History

Austria
- Name: Röthelstein
- Namesake: Röthelstein
- Owner: Österreichische Donaukraftwerke AG (1995–1999); Verbund AG (1999–present);
- Port of registry: Vienna, Austria
- Builder: Kværner Masa-Yards Helsinki New Shipyard (Finland)
- Cost: $4.3 million
- Yard number: 490
- Launched: Late 1994
- Completed: Spring 1995
- Identification: Call sign: OED2317; IMO number: 8640234; MMSI number: 203999369; ENI number: 30000229;
- Status: In service

General characteristics
- Type: River icebreaker
- Displacement: 400 tonnes
- Length: 42.3 m (139 ft)
- Beam: 10 m (33 ft)
- Height: 6.0 m (20 ft)
- Draft: 2 m (7 ft) (design); 1.57 m (5 ft) (minimum);
- Installed power: 2 × Caterpillar 3508 DITA (2 × 700 kW)
- Propulsion: 2 × ABB Azipod VI0760A (2 × 560 kW)
- Speed: 11.6 knots (21.5 km/h; 13.3 mph)
- Crew: 3 (accommodation for 10)

= Röthelstein (icebreaker) =

Röthelstein is an Austrian river icebreaker owned by Verbund AG. She is used to break ice and push barges on the Danube river. Built by Kværner Masa-Yards in Finland in 1995, she was the first new vessel to be fitted with Azipod propulsion units.

== History ==

In early 1994, Kværner Masa-Yards signed a contract worth about $4.3 million for the construction of a shallow-draft river icebreaker for the Austrian power company Österreichische Donaukraftwerke AG (today Verbund AG). The vessel would be fitted with a new type of propulsion system and, following extensive development work carried out by the shipyard's Arctic Research Centre, feature high icebreaking capability despite its small size and shallow draft.
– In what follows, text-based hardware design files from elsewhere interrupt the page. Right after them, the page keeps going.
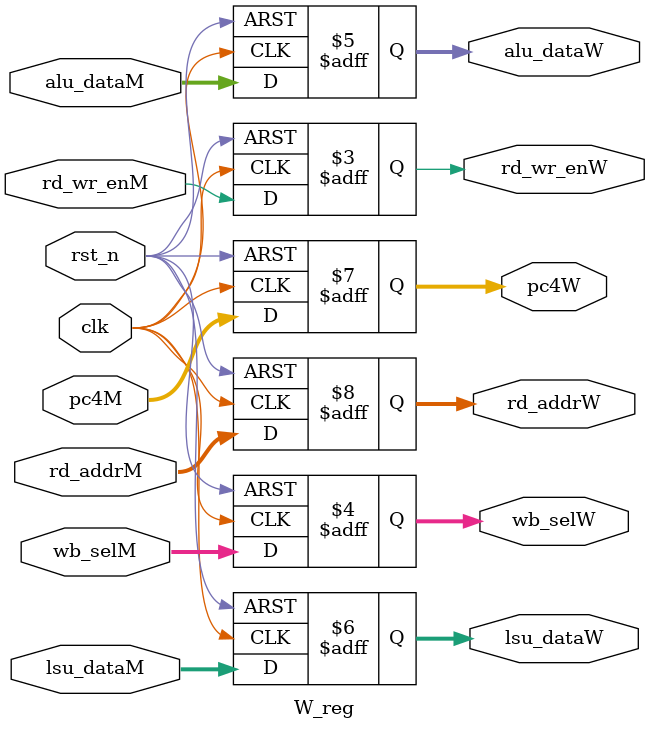
<source format=v>
module W_reg (
   input  wire          clk,
                        rst_n,
                                           
   input  wire          rd_wr_enM,
   input  wire [1:0]    wb_selM,
   input  wire [31:0]   alu_dataM,
                        lsu_dataM,
                        pc4M,
   input  wire [4:0]    rd_addrM,

   output reg           rd_wr_enW,
   output reg  [1:0]    wb_selW,
   output reg  [31:0]   alu_dataW,
                        lsu_dataW,
                        pc4W,
   output reg  [4:0]    rd_addrW                      
);
   always @(posedge clk or negedge rst_n) begin
      if (~rst_n) begin
         rd_wr_enW <= 0;
         wb_selW <= 0;
         alu_dataW <= 0;
         lsu_dataW <= 0;
         pc4W <= 0;
         rd_addrW <= 0;
      end
      else begin
         rd_wr_enW <= rd_wr_enM;
         wb_selW <= wb_selM;
         alu_dataW <= alu_dataM;
         lsu_dataW <= lsu_dataM;
         pc4W <= pc4M;
         rd_addrW <= rd_addrM;
      end
   end


endmodule
</source>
Instead of being launched from a slipway or floated out from a dry dock, the 400-ton vessel was lowered to the water using the shipyard's cranes in late 1994. She was given the name Röthelstein after a municipality of the same name.
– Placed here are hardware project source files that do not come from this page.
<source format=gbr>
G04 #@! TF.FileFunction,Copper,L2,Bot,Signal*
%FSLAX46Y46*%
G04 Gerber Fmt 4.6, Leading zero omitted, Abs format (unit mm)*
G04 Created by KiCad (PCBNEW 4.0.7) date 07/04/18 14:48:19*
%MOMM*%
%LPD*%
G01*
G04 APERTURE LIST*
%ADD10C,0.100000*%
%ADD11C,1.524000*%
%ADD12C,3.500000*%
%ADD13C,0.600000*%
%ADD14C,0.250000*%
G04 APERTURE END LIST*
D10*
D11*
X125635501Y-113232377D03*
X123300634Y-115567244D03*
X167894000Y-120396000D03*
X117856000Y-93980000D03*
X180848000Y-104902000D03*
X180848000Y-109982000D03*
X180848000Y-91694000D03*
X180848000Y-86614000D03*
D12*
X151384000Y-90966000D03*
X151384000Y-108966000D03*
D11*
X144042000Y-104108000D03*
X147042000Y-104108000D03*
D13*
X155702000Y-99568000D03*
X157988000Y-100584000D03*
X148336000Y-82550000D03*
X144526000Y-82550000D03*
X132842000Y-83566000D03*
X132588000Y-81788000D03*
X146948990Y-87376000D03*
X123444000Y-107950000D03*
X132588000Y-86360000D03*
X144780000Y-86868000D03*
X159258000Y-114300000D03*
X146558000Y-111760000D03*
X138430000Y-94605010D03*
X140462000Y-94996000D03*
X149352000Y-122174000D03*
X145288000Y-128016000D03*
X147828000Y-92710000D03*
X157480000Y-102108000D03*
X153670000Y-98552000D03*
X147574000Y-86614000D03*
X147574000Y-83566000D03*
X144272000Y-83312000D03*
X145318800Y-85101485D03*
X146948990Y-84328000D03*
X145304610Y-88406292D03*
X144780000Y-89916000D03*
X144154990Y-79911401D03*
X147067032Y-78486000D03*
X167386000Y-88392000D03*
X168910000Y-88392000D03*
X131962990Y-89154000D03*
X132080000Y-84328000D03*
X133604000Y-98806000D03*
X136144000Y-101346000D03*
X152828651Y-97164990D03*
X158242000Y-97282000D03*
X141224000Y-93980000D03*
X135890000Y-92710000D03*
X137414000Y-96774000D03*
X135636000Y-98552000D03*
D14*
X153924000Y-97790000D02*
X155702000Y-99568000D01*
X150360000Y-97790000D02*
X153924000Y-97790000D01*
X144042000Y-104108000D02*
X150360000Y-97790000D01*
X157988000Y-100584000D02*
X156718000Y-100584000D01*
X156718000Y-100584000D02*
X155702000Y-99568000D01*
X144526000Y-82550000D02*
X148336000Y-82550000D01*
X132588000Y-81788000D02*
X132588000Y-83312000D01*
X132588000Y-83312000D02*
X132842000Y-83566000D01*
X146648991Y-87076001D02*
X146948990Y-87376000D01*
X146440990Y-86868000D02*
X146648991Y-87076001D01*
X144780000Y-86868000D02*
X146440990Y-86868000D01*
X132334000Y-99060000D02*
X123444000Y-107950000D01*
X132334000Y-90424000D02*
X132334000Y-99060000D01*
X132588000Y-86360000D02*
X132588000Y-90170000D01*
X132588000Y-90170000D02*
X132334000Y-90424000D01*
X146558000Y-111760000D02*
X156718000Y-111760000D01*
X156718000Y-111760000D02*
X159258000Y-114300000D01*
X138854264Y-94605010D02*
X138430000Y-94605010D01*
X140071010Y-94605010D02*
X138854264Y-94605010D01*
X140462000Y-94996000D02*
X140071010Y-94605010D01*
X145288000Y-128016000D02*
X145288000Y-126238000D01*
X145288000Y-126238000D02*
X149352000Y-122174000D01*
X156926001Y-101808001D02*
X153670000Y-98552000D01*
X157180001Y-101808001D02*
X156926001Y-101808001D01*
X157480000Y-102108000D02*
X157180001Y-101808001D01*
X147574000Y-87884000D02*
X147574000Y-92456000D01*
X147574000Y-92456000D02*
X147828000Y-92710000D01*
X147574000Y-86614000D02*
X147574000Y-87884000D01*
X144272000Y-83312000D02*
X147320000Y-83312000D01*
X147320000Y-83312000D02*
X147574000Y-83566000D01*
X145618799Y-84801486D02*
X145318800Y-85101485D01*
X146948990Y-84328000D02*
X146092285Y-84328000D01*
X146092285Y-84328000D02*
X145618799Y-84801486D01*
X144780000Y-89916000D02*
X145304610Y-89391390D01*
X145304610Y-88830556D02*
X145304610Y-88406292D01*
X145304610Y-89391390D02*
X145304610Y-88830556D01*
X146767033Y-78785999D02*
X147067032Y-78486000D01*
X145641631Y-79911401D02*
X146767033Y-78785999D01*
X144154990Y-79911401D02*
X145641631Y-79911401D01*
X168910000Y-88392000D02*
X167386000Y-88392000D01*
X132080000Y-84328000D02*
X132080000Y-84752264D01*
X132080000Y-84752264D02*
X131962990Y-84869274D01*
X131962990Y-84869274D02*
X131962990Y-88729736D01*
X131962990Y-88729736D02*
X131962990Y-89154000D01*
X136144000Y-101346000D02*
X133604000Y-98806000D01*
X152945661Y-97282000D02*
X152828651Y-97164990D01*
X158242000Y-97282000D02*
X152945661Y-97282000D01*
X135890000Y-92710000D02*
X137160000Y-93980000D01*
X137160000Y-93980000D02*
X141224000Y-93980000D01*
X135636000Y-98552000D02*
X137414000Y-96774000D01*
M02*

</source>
During sea trials in the northern Baltic Sea in February 1994, Röthelstein achieved a speed of 11.6 kn in open water and, using the azimuthing propulsion units, demonstrated ability to turn on the spot. In full scale ice trials in the Gulf of Bothnia, the river icebreaker was successfully tested in level ice up to 70 cm thick. Ridge penetration tests showed that Röthelstein could overcome ridges varying between 1.5 and 3.6 m in thickness when the icebreaker proceeded in astern direction and utilized the pulling-type azimuth thrusters to break up the ridge. This was one of the first demonstrations of the double acting ship principle.

After the trials, Röthelstein sailed through the Rhine–Main–Danube Canal flying the Finnish flag. She was delivered to the owner in the port of Ybbs an der Donau in April 1995. Since then, Röthelstein has been in service on the Danube River.

== Design ==

Röthelstein is 42.3 m long and has a beam of 10 m. Her normal operating draft is 2 m, which results in a displacement of about 400 tonnes, but in shallow waters the draft can be reduced to only 1.57 m. The hull form follows the design of very shallow draft river icebreakers with a wide cylindrical bow similar to those found in landing crafts. The low-profile deckhouse is only 6 m high and provides accommodation for up to ten people, but normally the vessel carried a crew of three.

Röthelstein has a diesel-electric propulsion system consisting of two Caterpillar 3508 DITA generating sets, each producing 700 kW, and two 560 kW ABB Azipod VI0760A propulsion units with stainless steel propellers. Following retrofits to two existing vessels, the newly built Röthelstein was only the third vessel ever to be fitted with an electric podded propulsion system where the propulsion motors driving the propellers are located inside steerable gondolas. She was also the first vessel with Azipod units in pulling configuration where the propellers are facing forwards to improve efficiency and icebreaking performance.